ABOUT THIS EXERCISE | Return every line of the listing below, from its first line down to and including the line containing "agregue algum serviço ao processo.". Copy each line character for character.

RECORDED DATA |
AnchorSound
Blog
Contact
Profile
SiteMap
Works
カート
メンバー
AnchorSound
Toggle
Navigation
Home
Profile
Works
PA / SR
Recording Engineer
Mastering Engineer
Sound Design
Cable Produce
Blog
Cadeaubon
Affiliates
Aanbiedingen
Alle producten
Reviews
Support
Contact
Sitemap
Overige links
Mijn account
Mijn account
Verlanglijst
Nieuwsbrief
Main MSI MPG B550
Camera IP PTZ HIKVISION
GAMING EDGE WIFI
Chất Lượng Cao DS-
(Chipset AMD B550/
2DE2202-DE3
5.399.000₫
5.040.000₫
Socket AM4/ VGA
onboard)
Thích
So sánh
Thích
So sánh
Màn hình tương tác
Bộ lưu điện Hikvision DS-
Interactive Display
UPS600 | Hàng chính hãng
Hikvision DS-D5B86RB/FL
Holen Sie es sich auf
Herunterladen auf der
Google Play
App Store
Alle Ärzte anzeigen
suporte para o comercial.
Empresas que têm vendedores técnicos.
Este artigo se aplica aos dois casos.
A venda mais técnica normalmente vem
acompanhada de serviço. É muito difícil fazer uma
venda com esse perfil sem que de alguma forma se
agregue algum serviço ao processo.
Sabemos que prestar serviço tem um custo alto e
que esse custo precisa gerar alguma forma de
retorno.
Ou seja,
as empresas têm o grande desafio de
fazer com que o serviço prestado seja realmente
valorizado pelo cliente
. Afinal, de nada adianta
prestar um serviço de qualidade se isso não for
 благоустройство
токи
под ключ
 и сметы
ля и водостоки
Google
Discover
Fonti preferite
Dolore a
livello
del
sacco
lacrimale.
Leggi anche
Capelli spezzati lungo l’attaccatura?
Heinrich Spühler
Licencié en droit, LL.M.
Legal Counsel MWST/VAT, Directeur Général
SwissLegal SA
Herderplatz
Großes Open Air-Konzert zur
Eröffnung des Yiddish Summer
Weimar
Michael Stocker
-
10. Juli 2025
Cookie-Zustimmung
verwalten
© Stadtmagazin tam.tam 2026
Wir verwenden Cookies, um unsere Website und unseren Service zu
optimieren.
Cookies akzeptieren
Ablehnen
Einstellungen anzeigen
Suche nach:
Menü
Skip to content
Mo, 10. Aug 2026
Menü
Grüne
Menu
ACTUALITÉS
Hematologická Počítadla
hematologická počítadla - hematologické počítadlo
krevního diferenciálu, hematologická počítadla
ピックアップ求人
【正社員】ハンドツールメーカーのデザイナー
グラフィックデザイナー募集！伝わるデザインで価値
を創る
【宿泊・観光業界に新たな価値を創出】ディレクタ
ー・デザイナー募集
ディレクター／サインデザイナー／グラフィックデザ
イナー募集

EXERCISE RESPONSE |
AnchorSound
Blog
Contact
Profile
SiteMap
Works
カート
メンバー
AnchorSound
Toggle
Navigation
Home
Profile
Works
PA / SR
Recording Engineer
Mastering Engineer
Sound Design
Cable Produce
Blog
Cadeaubon
Affiliates
Aanbiedingen
Alle producten
Reviews
Support
Contact
Sitemap
Overige links
Mijn account
Mijn account
Verlanglijst
Nieuwsbrief
Main MSI MPG B550
Camera IP PTZ HIKVISION
GAMING EDGE WIFI
Chất Lượng Cao DS-
(Chipset AMD B550/
2DE2202-DE3
5.399.000₫
5.040.000₫
Socket AM4/ VGA
onboard)
Thích
So sánh
Thích
So sánh
Màn hình tương tác
Bộ lưu điện Hikvision DS-
Interactive Display
UPS600 | Hàng chính hãng
Hikvision DS-D5B86RB/FL
Holen Sie es sich auf
Herunterladen auf der
Google Play
App Store
Alle Ärzte anzeigen
suporte para o comercial.
Empresas que têm vendedores técnicos.
Este artigo se aplica aos dois casos.
A venda mais técnica normalmente vem
acompanhada de serviço. É muito difícil fazer uma
venda com esse perfil sem que de alguma forma se
agregue algum serviço ao processo.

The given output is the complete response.